▸ TASKS FOR THIS EXERCISE
a. Summarize the passage about Adam and the office in two sentences.
b. Please carry on the passage about Adam and the office from its final sentence.

▸ DOCUMENT EXCERPT
_____

But Adam recognizes obstacles: “Offices were written for people who had a more leisurely start to their day. Nowadays most people set an alarm, jump up, and travel miles and are in a hurry. The office says. … ‘Slow down, take your time. Make some space.'”
Another problem is finding times and places to meet with others. The office requires community: “Any office by yourself for long is difficult. Even if you share the office once or twice a week, you can manage it the rest of the time by yourself—as long as you have this sharing,” Adam says.
Adam has a pastoral and missionary concern for island neighbors and the visitors who come from all over the world. He meets many and offers counsel, support, and advice. Adam’s ministry confirmed something I saw in each community: people are drawn to prayer and a community rooted in the office.

_____

▸ LISTED ENTRIES
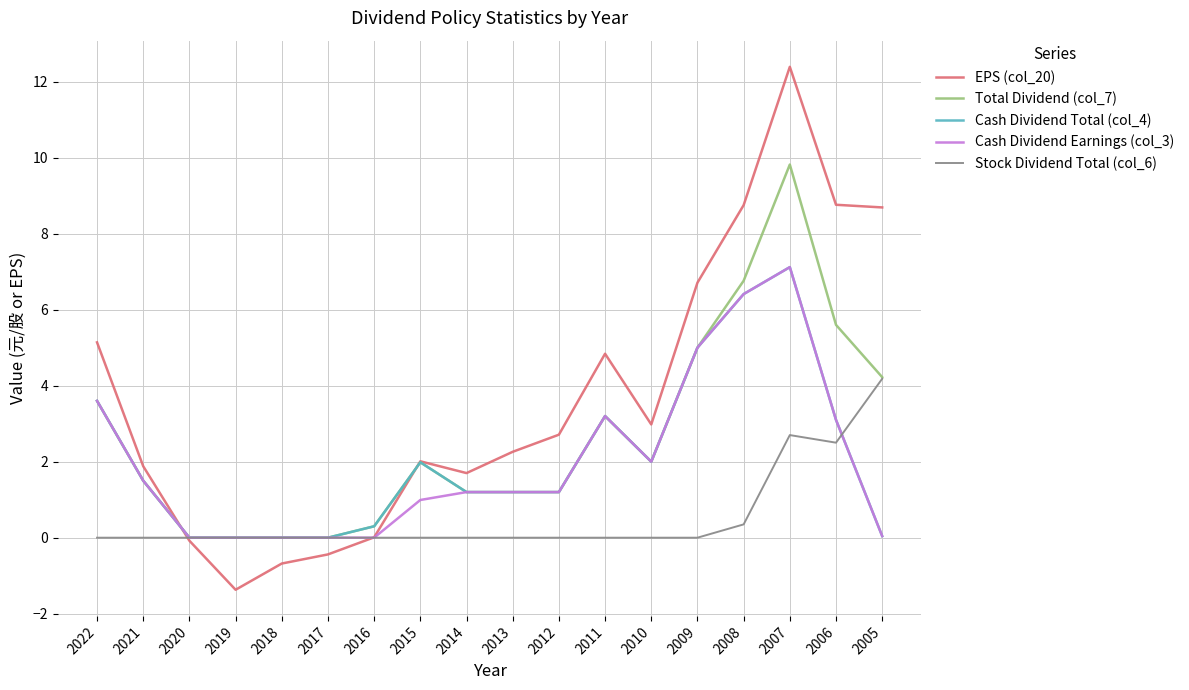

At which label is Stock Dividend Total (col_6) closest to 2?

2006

_____

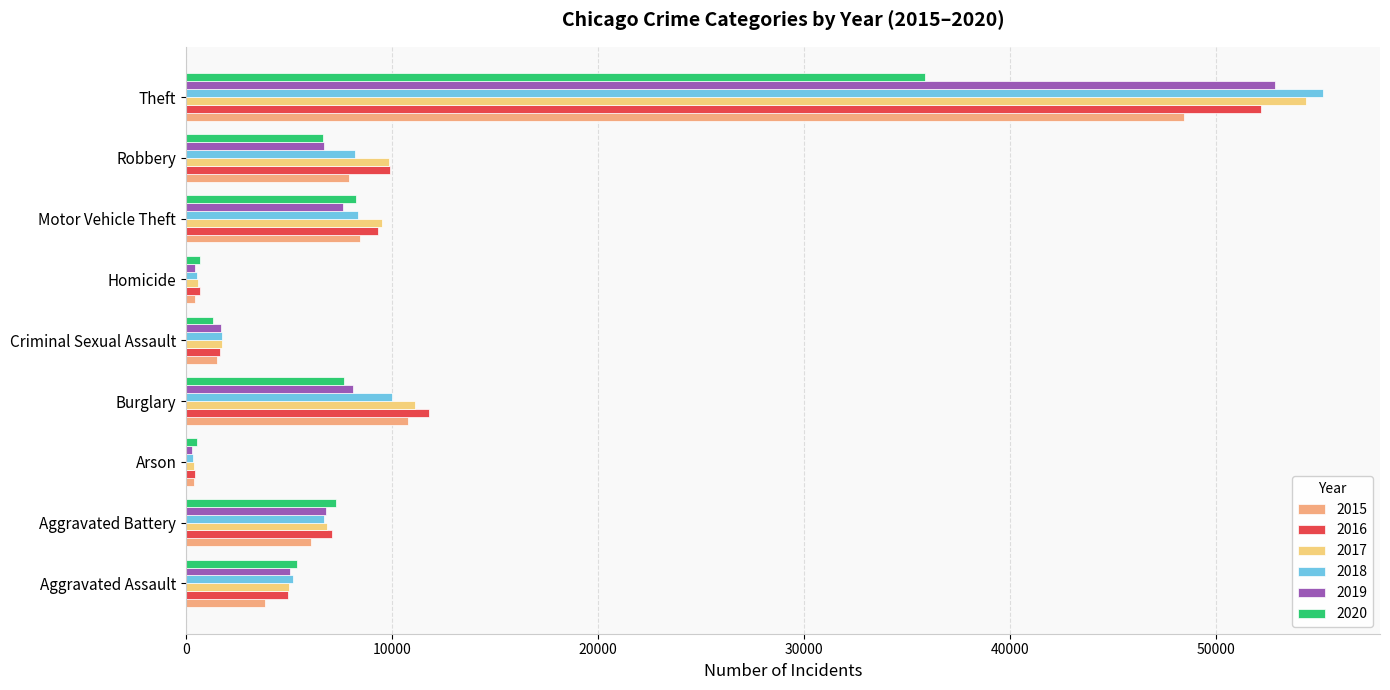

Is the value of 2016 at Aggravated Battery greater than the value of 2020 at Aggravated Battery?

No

_____

▸ PER-TASK ANSWERS
a. Adam observes that the office was written for people with a more leisurely start to the day, while people now rush, and that keeping it alone for long is difficult unless it is shared with others at least once or twice a week. He offers counsel and support to island neighbors and visitors from around the world, and his ministry confirms that people are drawn to prayer and to a community rooted in the office.

b.
Prayer echoing off stone walls Iona is a small Hebridean island off Scotland’s west coast. Columba, an Irish monk, landed there in the sixth century, setting up a monastery that evangelized much of Scotland, England, and Europe. A burial place of many Irish and Scottish kings, the monastery is known for a beautifully illustrated Celtic manuscript, The Book of Kells. The sense of history is reinforced by the ancient gravestones and standing stone crosses (one is more than 1,000 years old) found on the island. Samuel Johnson once wrote that a person “is little to be envied whose piety would not grow warmer among the ruins of Iona.” It is a stunning place with stark hills, huge boulders, snow-white beaches, and many-hued waters.
In the 1930s, Church of Scotland (Presbyterian) clergyman George MacLeod gathered seminary students and tradesmen to rebuild the ruined medieval Abbey. This project, which was designed to help ministers understand working folk and to train working folk in theology, was the beginning of Iona Community. Now with more than 200 members from many denominations, and growing steadily, the community has a strong commitment to peace and justice and is known for its worship resources. Its island conference centers are so popular that reservations must be made months in advance.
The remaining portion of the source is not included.